La parola Carosello sicuramente susciterà nelle menti di molti la classica frase: “A letto dopo Carosello”.

Chi, anche se magari più giovane, non l’ha mai sentita?

Ebbene sessant’anni fa, il 3 febbraio del 1957, nasceva quello che oggi per i bambini è qualcosa di sconosciuto: Carosello, il primo spazio televisivo dedicato alla pubblicità.

In onda ogni sera alle 20.50 sul Programma Nazionale, che all’epoca era l’unico canale Rai, il programma aveva all’inizio una durata di dieci minuti con quattro “spot” della durata massima consentita di due minuti e quindici secondi, pari a sessantaquattro metri e venticinque centimetri di pellicola. Ogni spazio era venduto alle aziende a un milione e cinquecentomila lire.

Tutti i più grandi attori, registi, cantanti e disegnatori passarono per Carosello, che nel 1976, all’apice della popolarità, riusciva a inchiodare davanti alla tv diciannove milioni di telespettatori.

Per i nostalgici il debutto di Carosello sarà raccontato nella puntata de Il giorno e la Storia in onda venerdì 3 febbraio su Rai Storia subito dopo mezzanotte e in replica in varie fasce orarie fino alle 20.10.

L’ultimo “siparietto” risale a quarant’anni fa, ma per la Rai nulla può andare a finire nel dimenticatoio.
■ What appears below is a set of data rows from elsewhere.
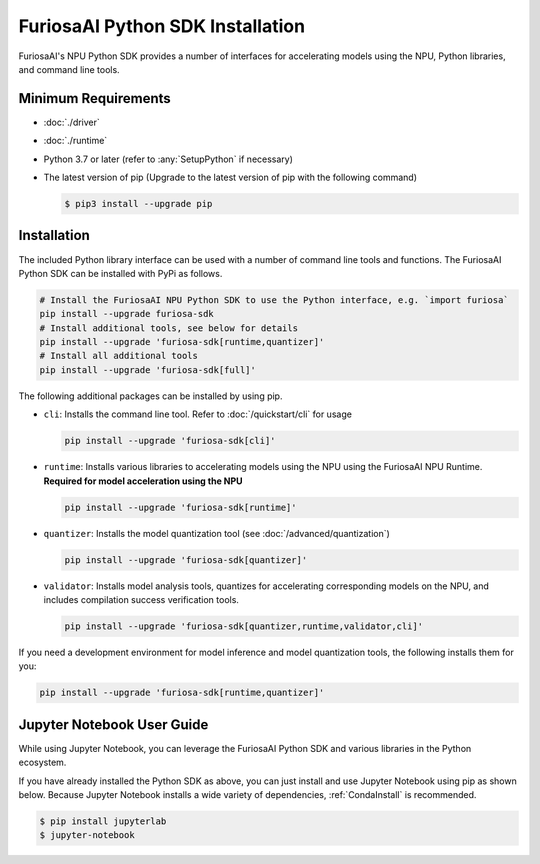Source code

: **********************************
FuriosaAI Python SDK Installation
**********************************

FuriosaAI's NPU Python SDK provides a number of interfaces for accelerating models using the NPU,
Python libraries, and command line tools.

Minimum Requirements
----------------------------------------
* :doc:`./driver`
* :doc:`./runtime`
* Python 3.7 or later (refer to :any:`SetupPython` if necessary)
* The latest version of pip (Upgrade to the latest version of pip with the following command)

  .. code-block::

        $ pip3 install --upgrade pip

Installation
----------------------------------------

The included Python library interface can be used with a number
of command line tools and functions. The FuriosaAI Python SDK can be installed with PyPi as follows.

.. code-block:: sh

  # Install the FuriosaAI NPU Python SDK to use the Python interface, e.g. `import furiosa`
  pip install --upgrade furiosa-sdk
  # Install additional tools, see below for details
  pip install --upgrade 'furiosa-sdk[runtime,quantizer]'
  # Install all additional tools
  pip install --upgrade 'furiosa-sdk[full]'

The following additional packages can be installed by using pip.

* ``cli``: Installs the command line tool. Refer to :doc:`/quickstart/cli` for usage

  .. code-block::

    pip install --upgrade 'furiosa-sdk[cli]'

* ``runtime``:  Installs various libraries to accelerating models using the NPU using the FuriosaAI NPU Runtime. **Required for model acceleration using the NPU**

  .. code-block::

    pip install --upgrade 'furiosa-sdk[runtime]'

* ``quantizer``: Installs the model quantization tool (see :doc:`/advanced/quantization`)

  .. code-block::

    pip install --upgrade 'furiosa-sdk[quantizer]'

* ``validator``: Installs model analysis tools, quantizes for accelerating corresponding models on the NPU, and includes compilation success verification tools.

  .. code-block::

    pip install --upgrade 'furiosa-sdk[quantizer,runtime,validator,cli]'


If you need a development environment for model inference and model quantization tools, the following installs them for you:

.. code-block:: sh

  pip install --upgrade 'furiosa-sdk[runtime,quantizer]'


Jupyter Notebook User Guide
----------------------------------------

While using Jupyter Notebook, you can leverage the FuriosaAI Python SDK
and various libraries in the Python ecosystem.

If you have already installed the Python SDK as above, you can just install
and use Jupyter Notebook using pip as shown below.
Because Jupyter Notebook installs a wide variety of dependencies,
:ref:`CondaInstall` is recommended.

.. code-block:: sh

  $ pip install jupyterlab
  $ jupyter-notebook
E infatti nasce Ricordando Carosello, un programma in due puntate ideato e realizzato da Elisabetta De Toma con cui Radio 6 Teca vuole rendere omaggio a un vero e proprio cult della nostra televisione il 30 e 31 gennaio. Verranno tra l’altro riproposti alcuni brani della trasmissione radiofonica di Gregorio Paolini e Walter Veltroni del luglio 1982 dal titolo Gli anni nel cassetto, miti e ricordi degli anni 60: un tenero decennio.

I due autori, in un mix accattivante di ricostruzione storica e aneddotica, ripercorrono molti dei “raccontini” di circa tre minuti architettati per arrivare al fatidico “codino” pubblicitario di non più di trentacinque secondi in una formula tutta italiana ed un linguaggio mutuato dal cinema e affidato ai più celebri volti di teatro e tv.

Seguendo quelli che erano i canoni pubblicitari dell’epoca, solo nell’ultimo mezzo minuto si menzionava la marca del prodotto che si intendeva promuovere. I tre minuti precedenti erano un vero e proprio spettacolo diretto da registi famosi come Petri, Lattuada, Loy, i fratelli Taviani, Maselli, Antonioni, Olmi, Pasolini e molti altri.

In seguito si arrivò anche all’introduzione di vere e proprie animazioni, a volte persino sovrapposte all’utilizzo di attori e cantanti come avvenne nel caso di Rita Pavone. Geniali e indimenticabili tra i protagonisti animati di Carosello restano Caballero e Carmencita di Armando Testa, Calimero e la linea di Osvaldo Cavandoli.

Carosello è diventato, nel corso del tempo, persino un fenomeno di costume studiato nelle università. Ed ha anche introdotto e veicolato nuovi modi di dire che sono entrati a far parte della lingua parlata nella seconda metà del Novecento. Insomma una pietra miliare della nostra storia televisiva e culturale.

Ricordando Carosello sarà fruibile anche in streaming il 30 e il 31 gennaio alle 13.00 e in audio on demand a questo link e sulle radio DAB+ nelle zone già coperte dal segnale.